A new report has found that many British businesses are actively looking to hire more workers but are struggling to find the right staff.
The report, carried out by the British Chambers of Commerce (BCC) in partnership with Totaljobs, reveals that Brexit is largely responsible for making it harder for British businesses in all sectors to find suitably skilled staff.
Over half (53 per cent) of the British businesses surveyed said they had actively attempted to hire people in the first quarter of the year. However, of these businesses 73 per cent have struggled to find the right staff.
According to the findings, firms in the Midlands and the North of England are more likely to have attempted to recruit and expect their workforce to expand than firms in the South of England. The South also had the highest proportion of British businesses reporting recruitment difficulties (81 per cent), particularly at the professional/managerial level.
Over 900,000 jobs have been advertised on Totaljobs in the first three months of 2019, signalling confidence among employers across the UK. However, skills shortages are acting as a drag on business growth and potential. As the report highlights, labour shortages are affecting firms of all industries and locations across the UK.

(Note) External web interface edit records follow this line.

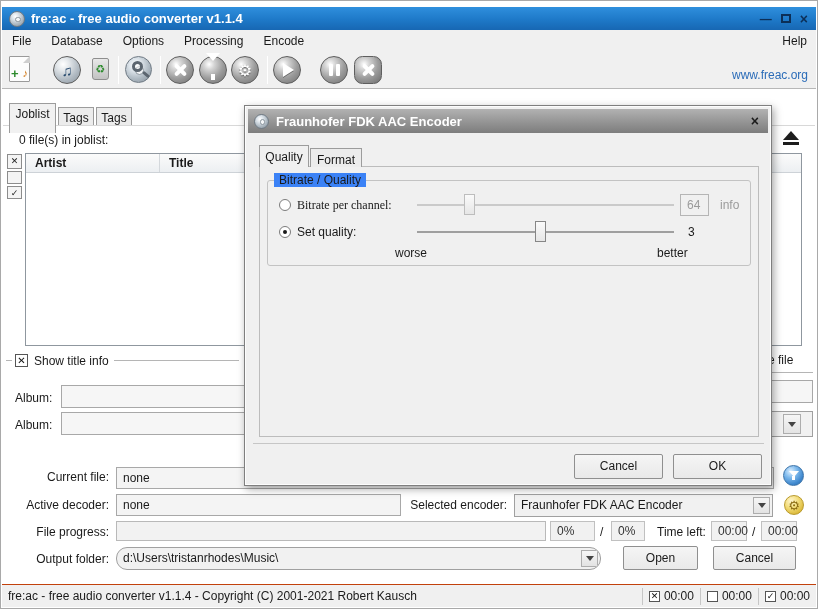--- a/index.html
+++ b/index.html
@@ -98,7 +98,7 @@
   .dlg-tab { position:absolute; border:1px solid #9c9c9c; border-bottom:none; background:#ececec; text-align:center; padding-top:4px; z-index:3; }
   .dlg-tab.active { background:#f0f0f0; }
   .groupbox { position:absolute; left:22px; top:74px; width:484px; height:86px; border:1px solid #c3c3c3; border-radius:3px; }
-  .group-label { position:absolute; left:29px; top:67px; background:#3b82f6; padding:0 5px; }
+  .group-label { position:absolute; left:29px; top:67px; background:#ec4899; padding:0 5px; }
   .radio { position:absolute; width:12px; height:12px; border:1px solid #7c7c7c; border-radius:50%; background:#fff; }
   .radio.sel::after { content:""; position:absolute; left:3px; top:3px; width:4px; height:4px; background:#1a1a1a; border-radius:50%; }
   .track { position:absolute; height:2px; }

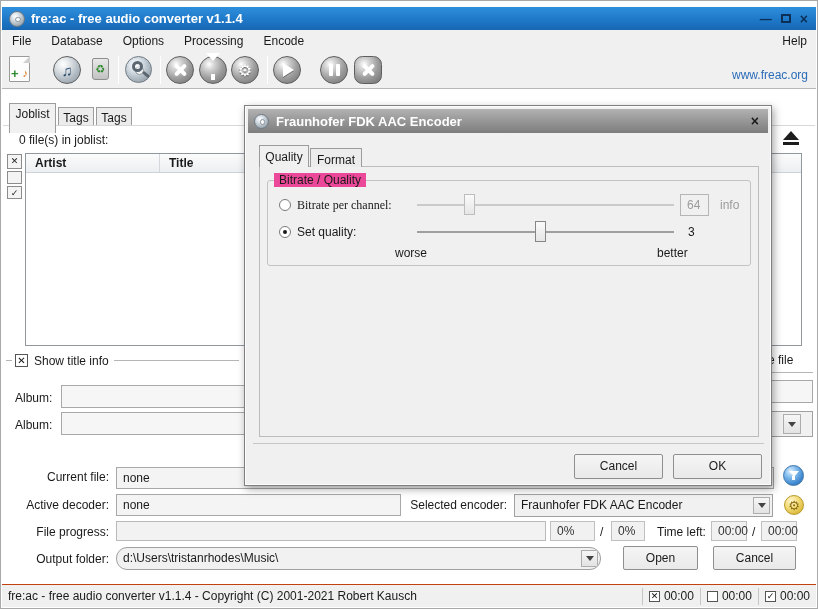--- a/index.html
+++ b/index.html
@@ -106,7 +106,7 @@
   .dim { color:#9b9b9b; }
 
   
-  .statusbar { position:absolute; left:1px; right:1px; bottom:1px; height:23px; background:#f0f0f0; border-top:1px solid #c2410c; display:flex; align-items:center; }
+  .statusbar { position:absolute; left:1px; right:1px; bottom:1px; height:23px; background:#f0f0f0; border-top:3px solid #c2410c; display:flex; align-items:center; }
   .sb-text { margin-left:6px; }
   .sb-cells { margin-left:auto; display:flex; align-items:center; height:100%; }
   .sb-cell { display:flex; align-items:center; gap:4px; padding:0 6px; border-left:1px solid #c6c6c6; height:17px; }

Both BCC and Totaljobs believe that Brexit has been a distraction for both government and business for too long, and now is the time for a renewed focus on improving the UK’s training system as well as supporting firms to invest in people and training. In addition, the leading business group is also calling for the government to ensure its future migration system allows for access to people at all skills levels without heavy costs or bureaucracy.
“For too long, Brexit has been sucking all the oxygen out of the UK’s domestic agenda, with Westminster, Whitehall and business communities all focused on planning and preparing for different scenarios,” explained Claire Walker, Co-Executive director at the British Chambers of Commerce. “The necessary attention to skills and training just hasn’t been there. Now is the time to correct that.
“Getting the UK’s skills system fit for purpose, reforming the apprenticeship levy, and unlocking untapped segments of the labour market will help deliver a pipeline of talent that companies are so hungry for. The government must also ensure a low cost, efficient and flexible immigration system that allows firms access to people of all skill levels when they are unable to recruit from local labour markets,” Walker added.